Puerto Ricans return to power grid, but fear for long term
ADJUNTAS, Puerto Rico (AP) — It was finally a night to celebrate in the village of Adjuntas which is tucked into the mountains of central Puerto Rico.
People pressed TV remote buttons, clicked on fans and plugged in refrigerators as electricity again flowed into homes that had been without power since two major hurricanes devastated the U.S. territory nearly a year ago.
Lights are slowly coming on for the more than 950 homes and businesses across Puerto Rico that remain without power in hard-to-reach areas.
Repair crews are sometimes forced to dig holes by hand and scale down steep mountainsides to reach damaged light posts.
Electrical poles have to be ferried in one-by-one via helicopter.
It is slow work, and it has stretched nearly two months past the date when officials had promised that everyone in Puerto Rico would be energised.
And even as TVs glow into the night and people like 20-year-old delivery man Steven Vilella once again savor favorite foods like shrimp and Rocky Road ice cream, many fear their newly returned normality could be short-lived.
Turmoil at the island’s power company and recent winds and rains that knocked out electricity to tens of thousands of people at the start of the new hurricane season have them worried.
Puerto Rico’s electrical grid is still shaky after Hurricane Irma brushed past the island as a Category 5 storm last September 6 and then Hurricane Maria made a direct hit as a Category 4 storm two weeks later, damaging up to 75 percent of transmission lines.

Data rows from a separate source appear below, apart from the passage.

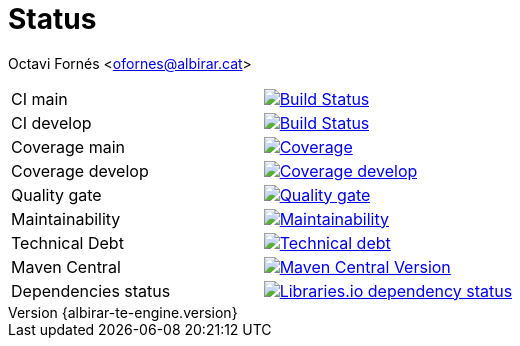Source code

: = Status

Octavi Fornés <ofornes@albirar.cat>

:doctype: article
:encoding: utf-8
:lang: en
:revnumber: {albirar-te-engine.version}

[cols="1,1"]
|===
|CI main
|image:https://img.shields.io/travis/com/albirar/albirar-template-engine/master?logo=travis-ci["Build Status", link="https://travis-ci.com/albirar/albirar-template-engine"]

|CI develop
|image:https://img.shields.io/travis/com/albirar/albirar-template-engine/develop?logo=travis-ci["Build Status", link="https://travis-ci.com/albirar/albirar-template-engine"]

|Coverage main
|image:https://sonarcloud.io/api/project_badges/measure?project=albirar_albirar-template-engine&metric=coverage["Coverage", link="https://sonarcloud.io/dashboard?id=albirar_albirar-template-engine"]

|Coverage develop
|image:https://img.shields.io/codecov/c/github/albirar/albirar-template-engine/branch/develop?logo=codecov["Coverage develop", link="https://app.codecov.io/gh/albirar/albirar-template-engine/branch/develop"]

|Quality gate
|image:https://sonarcloud.io/api/project_badges/measure?project=albirar_albirar-template-engine&metric=alert_status["Quality gate", link=https://sonarcloud.io/dashboard?id=albirar_albirar-template-engine]

|Maintainability
|image:https://sonarcloud.io/api/project_badges/measure?project=albirar_albirar-template-engine&metric=sqale_rating["Maintainability", link="hhttps://sonarcloud.io/dashboard?id=albirar_albirar-template-engine"]

|Technical Debt
|image:https://sonarcloud.io/api/project_badges/measure?project=albirar_albirar-template-engine&metric=sqale_index["Technical debt", link="https://sonarcloud.io/dashboard?id=albirar_albirar-template-engine"]

|Maven Central
|image:https://img.shields.io/maven-central/v/cat.albirar.lib/albirar-template-engine?logo=apache-maven["Maven Central Version", link="https://search.maven.org/artifact/cat.albirar.lib/albirar-template-engine"]

|Dependencies status
|image:https://img.shields.io/librariesio/github/albirar/albirar-template-engine["Libraries.io dependency status", link="https://libraries.io/github/albirar/albirar-template-engine"]
|===
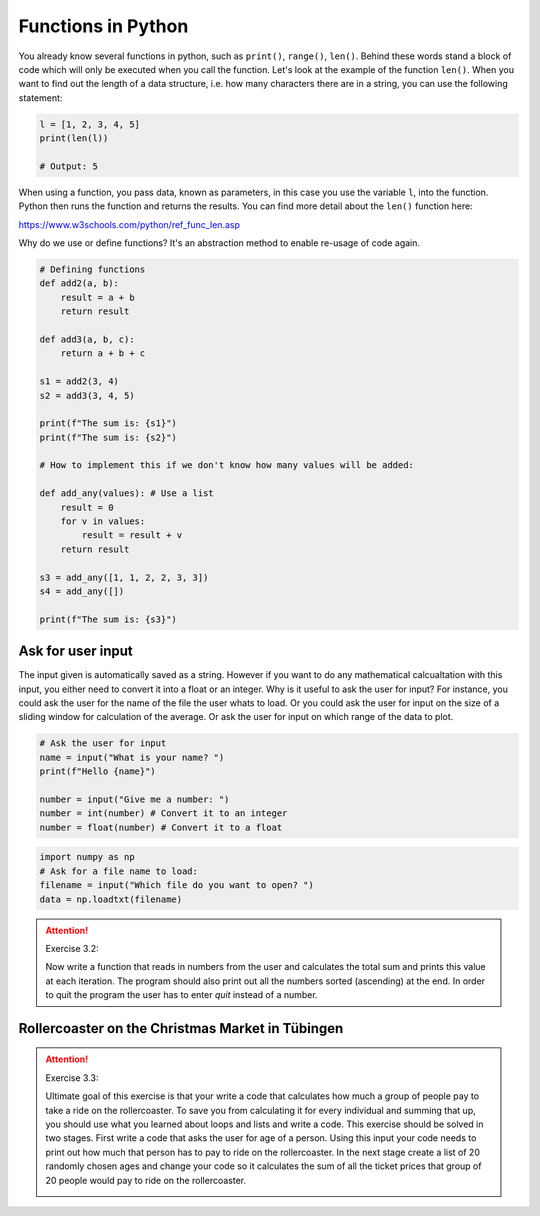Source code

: Functions in Python
====================

You already know several functions in python, such as ``print()``, ``range()``, ``len()``. Behind these words stand a block of code
which will only be executed when you call the function. Let's look at the example of the function ``len()``. When you
want to find out the length of a data structure, i.e. how many characters there are in a string, you can use the following
statement:

.. code-block:: python

    l = [1, 2, 3, 4, 5]
    print(len(l))

    # Output: 5

When using a function, you pass data, known as parameters, in this case you use the variable ``l``, into the function.
Python then runs the function and returns the results. You can find more detail about the ``len()`` function here:

https://www.w3schools.com/python/ref_func_len.asp

Why do we use or define functions? It's an abstraction method to enable re-usage of code again.

.. code-block:: python

    # Defining functions
    def add2(a, b):
        result = a + b
        return result

    def add3(a, b, c):
        return a + b + c

    s1 = add2(3, 4)
    s2 = add3(3, 4, 5)

    print(f"The sum is: {s1}")
    print(f"The sum is: {s2}")

    # How to implement this if we don't know how many values will be added:

    def add_any(values): # Use a list
        result = 0
        for v in values:
            result = result + v
        return result

    s3 = add_any([1, 1, 2, 2, 3, 3])
    s4 = add_any([])

    print(f"The sum is: {s3}")

Ask for user input
------------------

The input given is automatically saved as a string. However if you want to do any mathematical calcualtation with
this input, you either need to convert it into a float or an integer.
Why is it useful to ask the user for input? For instance, you could ask the user for the name of the file the user
whats to load. Or you could ask the user for input on the size of a sliding window for calculation
of the average. Or ask the user for input on which range of the data to plot.

.. code-block:: python

    # Ask the user for input
    name = input("What is your name? ")
    print(f"Hello {name}")

    number = input("Give me a number: ")
    number = int(number) # Convert it to an integer
    number = float(number) # Convert it to a float


.. code-block:: python

    import numpy as np
    # Ask for a file name to load:
    filename = input("Which file do you want to open? ")
    data = np.loadtxt(filename)

.. attention:: Exercise 3.2:

    Now write a function that reads in numbers from the user and calculates the total sum and prints this
    value at each iteration. The program should also print out all the numbers sorted (ascending) at the end.
    In order to quit the program the user has to enter *quit* instead of a number.

Rollercoaster on the Christmas Market in Tübingen
-------------------------------------------------

.. attention:: Exercise 3.3:

    Ultimate goal of this exercise is that your write a code that calculates how much a group of people pay to
    take a ride on the rollercoaster. To save you from calculating it for every individual and summing that up,
    you should use what you learned about loops and lists and write a code. This exercise should be solved in
    two stages. First write a code that asks the user for age of a person. Using this input your code needs to
    print out how much that person has to pay to ride on the rollercoaster. In the next stage create a list of
    20 randomly chosen ages and change your code so it calculates the sum of all the ticket prices that group
    of 20 people would pay to ride on the rollercoaster.

    .. image:: rollercoaster.png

More than 52,000 power poles have been installed and thousands of miles of cable secured, with some 180 generators still providing power at key locations.
But Governor Ricardo Rossello warns that there is no backup system yet in case the power goes out again, which it did for up to 47,000 customers when the remnants of what was once Tropical Storm Beryl lashed Puerto Rico with rain and wind in early July.